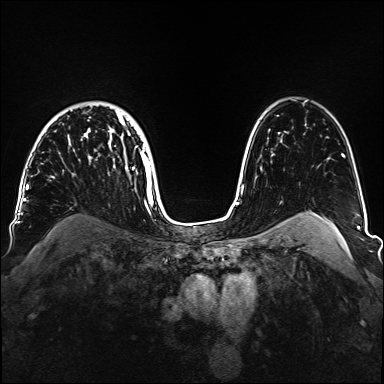
Breast MRI, one axial slice. Position 110 of 160 along the scan axis. Dynamic contrast-enhanced series, time point 2 of 6 at this slice position (early post-contrast). 1.5 T. TE 2.3 ms, TR 5.2 ms. 384 × 384 image matrix, field of view 330 × 330 mm. Female patient.
Annotated regions visible in this slice (semi-automatic segmentation, software-assisted and operator-edited):
- enhancing-tissue mask used for the functional tumour volume (all voxels passing the contrast-enhancement thresholds inside the analysis volume; usually the tumour): bounding box [x1, y1, x2, y2] px = [52, 110, 152, 188]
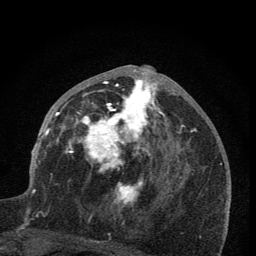
Breast MRI (dynamic contrast-enhanced), one axial slice. Slice 36 of 76 in the series (ordered by position). Cropped to one breast. Dynamic contrast-enhanced series, time point 2 of 7 at this slice position (early post-contrast). 1.5 T. TE 3.2 ms, TR 6.5 ms. 256 × 256 image matrix, field of view 150 × 150 mm. Female patient.
Structures marked on this image (semi-automatic segmentation, software-assisted and operator-edited):
- enhancing-tissue mask used for the functional tumour volume (all voxels passing the contrast-enhancement thresholds inside the analysis volume; usually the tumour): bounding box <59,65,168,207> (left, top, right, bottom; pixels)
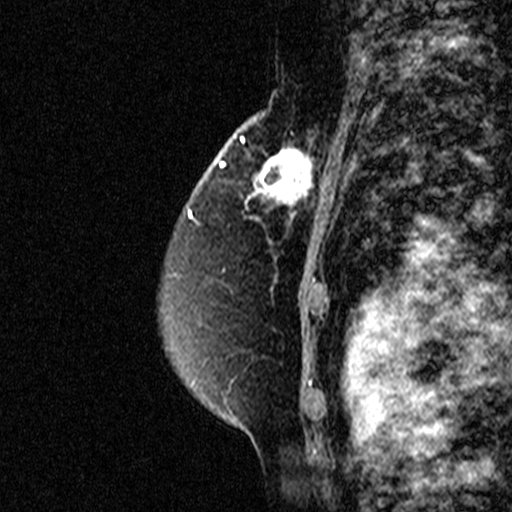
Breast MRI (dynamic contrast-enhanced), one sagittal slice. Dynamic contrast-enhanced study with each time point stored as its own series, time point 2 of 3 at this slice position (early post-contrast, ordered by acquisition time). 1.5 T. TE 4.5 ms, TR 11 ms. 3 mm slice thickness. 512 × 512 image matrix, field of view 200 × 200 mm. Female patient, age 49 years. From the clinical record (not read from this slice): setting: breast cancer imaged before/during neoadjuvant chemotherapy; receptor status: triple-negative.
Outlined on this slice (semi-automatically segmented with operator editing):
- analysis volume of interest (the breast-tissue region the enhancement analysis was run in; not a lesion): box from (x=250, y=122) to (x=331, y=227) px
- tumour enhancement mask (voxels above the 90 % enhancement threshold inside the analysis volume of interest): (x=253, y=146)–(x=315, y=217)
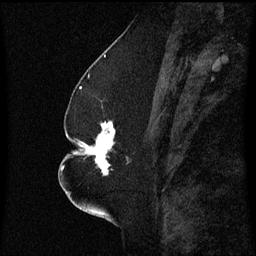
Breast MRI (dynamic contrast-enhanced), one sagittal slice. Slice 27 of 60 in the series (ordered by position). Dynamic contrast-enhanced series, image 2 of 3 at this slice position (ordered by acquisition). 1.5 T. TE 4.2 ms, TR 8.4 ms. 2.3 mm slice thickness. 256 × 256 image matrix, field of view 200 × 200 mm. Female patient, age 52 years. From the clinical record (not read from this slice): setting: breast cancer imaged before/during neoadjuvant chemotherapy; receptor status: HR-positive, HER2-negative.
Structures marked on this image (semi-automatic segmentation, software-assisted and operator-edited):
- analysis volume of interest (the breast-tissue region the enhancement analysis was run in; not a lesion): bounding box [x1, y1, x2, y2] px = [75, 122, 130, 175]
- tumour enhancement mask (voxels above the 70 % enhancement threshold inside the analysis volume of interest): [78, 122, 115, 175]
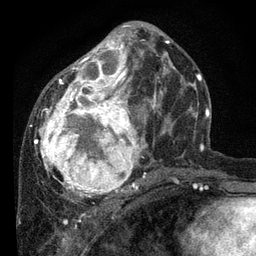
Breast MRI, one axial slice. Position 35 of 80 along the scan axis. Cropped to one breast. Dynamic contrast-enhanced series, time point 2 of 7 at this slice position (early post-contrast). 3 T. TE 2.2 ms, TR 5.4 ms. 2 mm slice thickness. 256 × 256 image matrix. Female patient.
Annotated regions visible in this slice (semi-automatically segmented with operator editing):
- enhancing-tissue mask used for the functional tumour volume (all voxels passing the contrast-enhancement thresholds inside the analysis volume; usually the tumour): box from (x=34, y=25) to (x=177, y=202) px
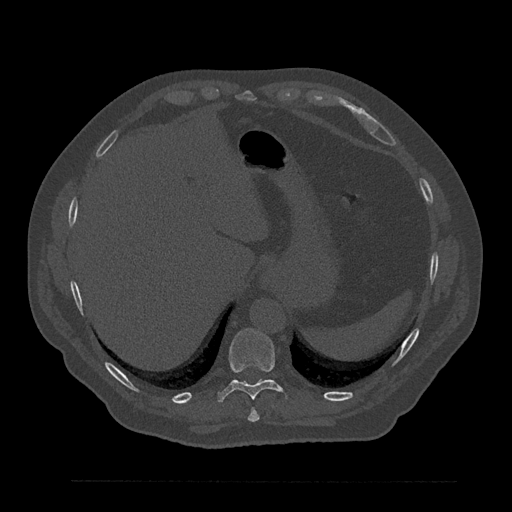
CT including the spine, one axial slice. Slice 347 of 797 in the series (ordered by position). 120 kVp. Bone window (W 1800 / L 400 HU). 0.5 mm slice thickness. 512 × 512 image matrix. Patient: male, 61 years. Case-level facts recorded for this patient, not image findings: primary cancer: prostate.
Outlined on this slice (semi-automatic segmentation, software-assisted and operator-edited):
- T10 vertebra: bounding box (x1, y1, x2, y2) in pixels: (217, 329, 288, 403)
- T9 vertebra: (247, 408, 260, 422)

■ ■ ■ ■ ■

TASK DESCRIPTION:
Write out only those lines of the entries that lie between the line containing "- T10 vertebra: bounding" and the last line, inclusive, reproducing them exactly.

WORKED SOLUTION:
- T10 vertebra: bounding box (x1, y1, x2, y2) in pixels: (217, 329, 288, 403)
- T9 vertebra: (247, 408, 260, 422)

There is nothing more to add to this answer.